#### [PAGE EXCERPT]
■ ■ ■ ■ ■ ■ ■
¡SkyCaramba! Weekly astronomy blog for the week ending April 13, 2013
The Vatican has had a public relations problem of one kind or another for at least the last several hundred years. One of the longest lasting is the belief that the Church’s views are incompatible with science. Officials high up in the Church’s hierarchy would like everyone to know they don’t oppose science. The perception that they do persists despite measures they have taken to support science. One such measure was the establishment of the Vatican Observatory.
The Vatican Observatory’s history goes back to a tumult called the Galileo Affair. Galileo Galilei, the first person known to have pointed a telescope at the stars and planets, saw things that flew in the face of long held beliefs about everything up there revolving around the earth. He saw four objects changing positions next to Jupiter from night to night. He also saw Venus go through changes much like Earth’s moon going through its phases. Galileo understood Jupiter had its own moons and Venus passed between the earth and the sun and sometimes went to the other side of the sun.
Galileo’s observations around 1611 supported an idea Nicolaus Copernicus wrote about in 1542. Copernicus thought the planets went around the sun. Since before Christianity, learned Europeans had thought the sun, moon, and planets went around the earth. Absent evidence to support the Copernican idea, they weren’t about to change beliefs. Even with proof, most of them scoffed at it. Galileo took it upon himself to change their minds.
■ ■ ■ ■ ■ ■ ■
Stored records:
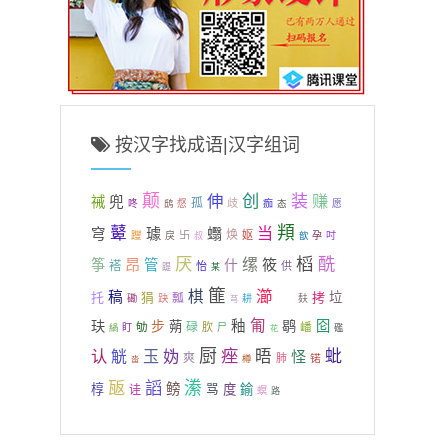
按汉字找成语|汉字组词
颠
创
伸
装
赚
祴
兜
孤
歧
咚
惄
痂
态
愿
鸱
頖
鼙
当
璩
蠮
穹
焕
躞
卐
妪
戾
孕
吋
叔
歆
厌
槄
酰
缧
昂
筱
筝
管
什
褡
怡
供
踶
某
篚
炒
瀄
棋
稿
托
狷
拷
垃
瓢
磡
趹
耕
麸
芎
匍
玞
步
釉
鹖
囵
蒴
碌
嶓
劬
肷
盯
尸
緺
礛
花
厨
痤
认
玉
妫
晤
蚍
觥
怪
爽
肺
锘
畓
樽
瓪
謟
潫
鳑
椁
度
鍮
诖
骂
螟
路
■ ■ ■ ■ ■ ■ ■
#### [COMPLETE THE FOLLOWING]
A. Decide whether each statement below agrees with the astronomy blog post, answering yes or no and quoting the deciding words from the post: (i) Galileo saw four objects near Jupiter whose positions changed from night to night. (ii) Copernicus wrote about the planets going around the sun in 1611. (iii) Once shown proof, most learned Europeans accepted the Copernican idea.
B. Please write the next part of the astronomy blog post, picking up after its final sentence about Galileo.

#### [EXPECTED RESPONSES]
A.
(i) Yes: "He saw four objects changing positions next to Jupiter from night to night."
(ii) No: "Galileo’s observations around 1611 supported an idea Nicolaus Copernicus wrote about in 1542."
(iii) No: "Even with proof, most of them scoffed at it."

B.
The Catholic Church, which had allowed Copernicus to publish his theory, also welcomed Galileo’s observations—at first. Galileo wasn’t always friendly in the way he presented it. Many leading thinkers were slow to accept his observations as proof that the sun is the center of it all. Galileo mocked them. He didn’t limit his criticism to scientific understandings but also derided them for their interpretations of the Church’s theology. In an era when intellectual, political, and religious authority were tightly intertwined, our skywatcher found himself in a lot of trouble.
It took a few years for enough people to dislike Galileo, but he was found guilty of suspicion of heresy in 1633. He spent the last nine years of his life confined to his home and not allowed to publish anything. But it is said there is nothing so powerful as an idea whose time has come. And as European scientists observed the skies during and after Galileo’s lifetime, it was unmistakable that the time had come for science to accept that planets went around the sun and not vice-versa.
Galileo’s fans have long said he was persecuted for saying Earth wasn’t the center of the universe. That tells only part of the story and that is where the Catholic Church has a public relations problem to overcome. When Pope Leo XIII ordered the creation of the Vatican Observatory near Rome in 1891, there had actually already been three previous observatories continuing astronomical studies that had begun before Galileo became so well known. The pope in 1891, however, was acutely aware of anti-Catholic sentiments and wanted to counteract the notion that Catholics hate science.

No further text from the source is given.